Il leva les yeux au ciel dans un reniflement rageur. Soutenue par l'adrénaline, Laura demeura silencieuse, figée, les dents plantées dans la lèvre inférieure. Un miracle qu'elle ne se soit pas déjà écroulée. Mais elle tiendrait. Elle devait tenir.

— Vous verrez avec Sonia pour planifier l'intervention, reprit le médecin, le ton acide. Vous n'avez pas mal aujourd'hui, mais d'ici dix ou quinze ans, vous serez pliée en deux de douleur, Laura. Vous ne pourrez même plus marcher. Je devrai vous prescrire de la morphine, vous passerez vos journées dans votre lit et vous n'aurez même pas de gamin pour vous apporter une tasse de thé.

Elle encaissa encore. L'empathie des médecins des vivants était surfaite. Elle comprenait que Kant fulminait sous le choc de la découverte, lui qui se sentait une responsabilité envers elle, mais ça n'excusait rien. Un voile d'émotion lui brouilla le regard.

— Je pense que je vais... y aller.

— Pas question, déshabillez-vous et couchez-vous sur la table d'examen. Nous n'en avons pas terminé.

À côté d'elle-même, elle lui obéit.


Le reste de la consultation se déroula dans une brume dont Laura n'émergea qu'à l'extérieur. La chaleur lui tomba sur les épaules comme une chape de plomb. Elle tituba jusqu'au muret qui encerclait le bâtiment, s'y laissa choir et sortit son téléphone. Tandis que les larmes lui mouillaient les joues, elle fit défiler les noms du répertoire, puis choisit son interlocuteur sans hésiter.

— Ub-

— Sam m'a arraché l'utérus ! lui hurla-t-elle à l'oreille. Quand est-ce que tu comptais me le dire, au juste ?

Elle l'entendit poser la main sur le micro, s'excuser auprès de quelqu'un, avant de reprendre la parole.

— Laura, je suis désolé, j'étais persuadé que Michael t'en avait parlé avant de partir, protesta-t-il d'une voix sourde. Mais je vois qu'il n'a sans doute pas su comment aborder le sujet. J'étais à ta disposition, par ailleurs, je le suis toujours, c'est toi qui refuses de–

— Est-ce que j'étais enceinte ? l'interrompit-elle.

— Je n'en sais rien. L'utérus était irrécupérable. J'ai fait ce que je pouvais, avec le temps qu'il nous restait.

Elle ne trouva rien à répondre, suffocant dans sa stupeur enfin libérée.

— Laura, calme-toi, reprit-il. Biologiquement, c'est une... perte modérée. Ce n'est pas comme si tu avais l'intention d'avoir des enfants, si ?
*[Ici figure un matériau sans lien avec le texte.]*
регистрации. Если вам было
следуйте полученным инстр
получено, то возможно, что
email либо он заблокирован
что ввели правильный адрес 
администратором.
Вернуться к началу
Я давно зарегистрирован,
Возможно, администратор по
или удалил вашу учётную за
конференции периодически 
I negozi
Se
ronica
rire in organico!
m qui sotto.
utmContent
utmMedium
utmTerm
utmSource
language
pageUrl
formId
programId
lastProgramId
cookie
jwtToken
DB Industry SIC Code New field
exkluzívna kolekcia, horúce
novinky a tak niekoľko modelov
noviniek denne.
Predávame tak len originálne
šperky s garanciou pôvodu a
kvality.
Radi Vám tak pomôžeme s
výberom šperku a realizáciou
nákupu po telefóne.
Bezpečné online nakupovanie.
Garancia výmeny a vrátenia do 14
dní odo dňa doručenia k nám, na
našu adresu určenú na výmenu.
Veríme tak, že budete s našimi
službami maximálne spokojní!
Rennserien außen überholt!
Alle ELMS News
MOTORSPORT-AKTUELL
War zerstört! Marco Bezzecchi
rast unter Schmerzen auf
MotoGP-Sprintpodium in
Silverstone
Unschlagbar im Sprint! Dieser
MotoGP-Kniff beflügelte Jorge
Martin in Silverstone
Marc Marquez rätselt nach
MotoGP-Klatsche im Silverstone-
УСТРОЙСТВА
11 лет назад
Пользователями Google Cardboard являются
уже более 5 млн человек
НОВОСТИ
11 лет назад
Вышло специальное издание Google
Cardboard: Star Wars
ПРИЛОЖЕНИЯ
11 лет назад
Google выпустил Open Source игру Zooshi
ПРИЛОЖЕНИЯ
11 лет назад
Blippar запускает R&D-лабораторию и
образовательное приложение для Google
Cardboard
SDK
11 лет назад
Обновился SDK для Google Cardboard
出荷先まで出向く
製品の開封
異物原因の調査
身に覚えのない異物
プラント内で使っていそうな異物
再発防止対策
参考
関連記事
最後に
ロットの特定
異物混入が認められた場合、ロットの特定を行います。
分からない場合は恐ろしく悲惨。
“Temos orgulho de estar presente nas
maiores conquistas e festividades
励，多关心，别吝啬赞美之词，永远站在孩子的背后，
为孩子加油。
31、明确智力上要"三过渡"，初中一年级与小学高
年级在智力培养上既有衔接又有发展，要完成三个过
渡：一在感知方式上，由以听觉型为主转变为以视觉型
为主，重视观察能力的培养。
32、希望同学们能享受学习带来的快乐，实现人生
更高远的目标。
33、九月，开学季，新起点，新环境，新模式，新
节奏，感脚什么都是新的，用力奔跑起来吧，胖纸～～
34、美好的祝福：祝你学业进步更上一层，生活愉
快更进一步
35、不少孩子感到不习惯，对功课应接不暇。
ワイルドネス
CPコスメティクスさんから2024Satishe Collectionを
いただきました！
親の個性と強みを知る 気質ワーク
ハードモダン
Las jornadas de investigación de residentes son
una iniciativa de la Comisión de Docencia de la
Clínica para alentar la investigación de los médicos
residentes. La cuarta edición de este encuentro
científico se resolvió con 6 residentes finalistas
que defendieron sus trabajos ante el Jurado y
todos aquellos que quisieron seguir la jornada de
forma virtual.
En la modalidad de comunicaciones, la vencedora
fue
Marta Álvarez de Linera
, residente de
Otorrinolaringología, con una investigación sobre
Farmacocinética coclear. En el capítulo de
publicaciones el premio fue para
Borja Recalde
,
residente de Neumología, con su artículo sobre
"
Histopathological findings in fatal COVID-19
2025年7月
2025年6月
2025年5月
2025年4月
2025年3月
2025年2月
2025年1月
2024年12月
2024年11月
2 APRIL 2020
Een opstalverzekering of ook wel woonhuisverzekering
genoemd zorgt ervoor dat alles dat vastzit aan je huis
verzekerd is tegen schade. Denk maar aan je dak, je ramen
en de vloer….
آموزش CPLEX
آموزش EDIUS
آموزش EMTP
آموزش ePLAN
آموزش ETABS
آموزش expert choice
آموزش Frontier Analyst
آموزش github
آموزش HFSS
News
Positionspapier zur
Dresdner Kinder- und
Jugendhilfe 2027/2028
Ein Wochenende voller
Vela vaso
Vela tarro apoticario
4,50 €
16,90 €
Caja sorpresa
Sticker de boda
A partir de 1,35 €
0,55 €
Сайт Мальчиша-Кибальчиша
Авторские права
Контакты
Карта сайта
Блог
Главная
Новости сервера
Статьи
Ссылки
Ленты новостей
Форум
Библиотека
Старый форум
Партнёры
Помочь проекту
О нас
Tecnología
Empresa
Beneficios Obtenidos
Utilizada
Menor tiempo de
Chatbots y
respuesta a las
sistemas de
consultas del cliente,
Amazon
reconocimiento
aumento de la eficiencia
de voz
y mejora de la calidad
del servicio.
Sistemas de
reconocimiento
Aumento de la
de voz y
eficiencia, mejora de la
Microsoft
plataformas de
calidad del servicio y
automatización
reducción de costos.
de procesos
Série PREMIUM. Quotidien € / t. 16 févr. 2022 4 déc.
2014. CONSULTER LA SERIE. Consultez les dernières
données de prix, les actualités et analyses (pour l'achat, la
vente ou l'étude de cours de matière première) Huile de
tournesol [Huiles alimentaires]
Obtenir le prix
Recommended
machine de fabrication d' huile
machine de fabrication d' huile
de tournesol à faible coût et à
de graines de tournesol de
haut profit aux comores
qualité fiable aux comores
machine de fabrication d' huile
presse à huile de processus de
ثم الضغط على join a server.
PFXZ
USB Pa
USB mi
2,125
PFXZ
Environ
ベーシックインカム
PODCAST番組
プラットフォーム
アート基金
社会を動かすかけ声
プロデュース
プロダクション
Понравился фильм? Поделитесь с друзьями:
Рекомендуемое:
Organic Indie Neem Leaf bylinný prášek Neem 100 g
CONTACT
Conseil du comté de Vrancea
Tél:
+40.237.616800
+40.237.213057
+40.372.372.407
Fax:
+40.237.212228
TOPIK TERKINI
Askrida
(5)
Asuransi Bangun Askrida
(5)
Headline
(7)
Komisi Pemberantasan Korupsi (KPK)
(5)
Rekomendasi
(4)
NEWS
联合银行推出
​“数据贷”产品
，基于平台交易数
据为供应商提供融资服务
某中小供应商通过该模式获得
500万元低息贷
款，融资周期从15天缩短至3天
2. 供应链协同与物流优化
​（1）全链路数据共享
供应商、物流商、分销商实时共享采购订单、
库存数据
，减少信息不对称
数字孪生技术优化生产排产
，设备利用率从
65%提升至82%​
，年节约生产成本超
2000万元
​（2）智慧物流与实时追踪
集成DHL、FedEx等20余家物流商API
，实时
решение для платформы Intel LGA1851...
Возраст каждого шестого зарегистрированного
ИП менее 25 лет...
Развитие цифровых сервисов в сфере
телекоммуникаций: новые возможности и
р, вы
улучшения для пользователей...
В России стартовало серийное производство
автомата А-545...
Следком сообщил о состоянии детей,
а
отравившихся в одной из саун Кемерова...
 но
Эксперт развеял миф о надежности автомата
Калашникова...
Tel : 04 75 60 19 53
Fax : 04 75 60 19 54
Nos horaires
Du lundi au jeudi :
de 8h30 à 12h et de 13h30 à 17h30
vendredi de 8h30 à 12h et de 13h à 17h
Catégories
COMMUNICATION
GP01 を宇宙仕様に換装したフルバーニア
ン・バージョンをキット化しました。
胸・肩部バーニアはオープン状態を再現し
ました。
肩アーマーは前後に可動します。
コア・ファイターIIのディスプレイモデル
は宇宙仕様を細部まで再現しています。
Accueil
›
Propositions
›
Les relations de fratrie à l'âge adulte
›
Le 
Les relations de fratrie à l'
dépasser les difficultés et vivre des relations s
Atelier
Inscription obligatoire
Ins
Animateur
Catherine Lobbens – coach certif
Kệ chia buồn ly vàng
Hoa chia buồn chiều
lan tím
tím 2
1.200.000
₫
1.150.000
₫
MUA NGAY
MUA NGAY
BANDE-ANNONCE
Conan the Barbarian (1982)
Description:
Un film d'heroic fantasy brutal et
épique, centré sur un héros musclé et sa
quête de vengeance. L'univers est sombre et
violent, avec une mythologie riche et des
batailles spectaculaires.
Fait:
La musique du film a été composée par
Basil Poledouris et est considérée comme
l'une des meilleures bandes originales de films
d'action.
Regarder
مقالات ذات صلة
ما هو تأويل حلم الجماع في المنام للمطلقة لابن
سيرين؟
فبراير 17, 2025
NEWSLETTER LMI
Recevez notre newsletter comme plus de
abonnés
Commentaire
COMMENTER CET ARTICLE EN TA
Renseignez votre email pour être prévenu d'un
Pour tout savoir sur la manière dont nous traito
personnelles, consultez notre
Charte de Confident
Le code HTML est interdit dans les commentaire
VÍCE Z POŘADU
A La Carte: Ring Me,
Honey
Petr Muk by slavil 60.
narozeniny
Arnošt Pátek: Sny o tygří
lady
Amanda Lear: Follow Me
L'insensibilité de sa remarque lui coupa le souffle. Il n'était pas humain. Il ne l'avait jamais été. Curieusement, elle retrouva un certain aplomb dans cette preuve supplémentaire qu'ils n'appartenaient pas aux mêmes mondes, quoi qu'il en pense. Bien sûr. Une perte modérée. Sombre crétin.

— Je ne veux plus jamais... jamais...

À court de mots, elle ne termina pas sa phrase, coupa la communication et lança le téléphone dans un parterre de fleurs carbonisées par l'été. Elle ne prêta aucune attention à ses soubresauts successifs et se concentra sur sa respiration. Sam lui avait porté un coup mortel, elle l'avait su, mais elle n'avait pas voulu creuser davantage. Elle aurait dû se faire examiner bien plus tôt, elle avait voulu tout enfouir, elle était fautive, mille fois. Certaines choses doivent être affrontées.

— Ça veut dire que tu peux arrêter de prendre la pilule, vois le bon côté des choses, se morigéna-t-elle, avant d'en rire, puis d'en pleurer, demi-folle sur son muret.

Bien sûr, à Murmay, personne ne sourcillerait, ne s'arrêterait, ne s'enquerrait de son état. Rançon d'une métropole inquiète et blessée. Chacun sa croix.

Il ne lui restait plus qu'à rentrer à Ververy pour y panser ses blessures, encore une fois.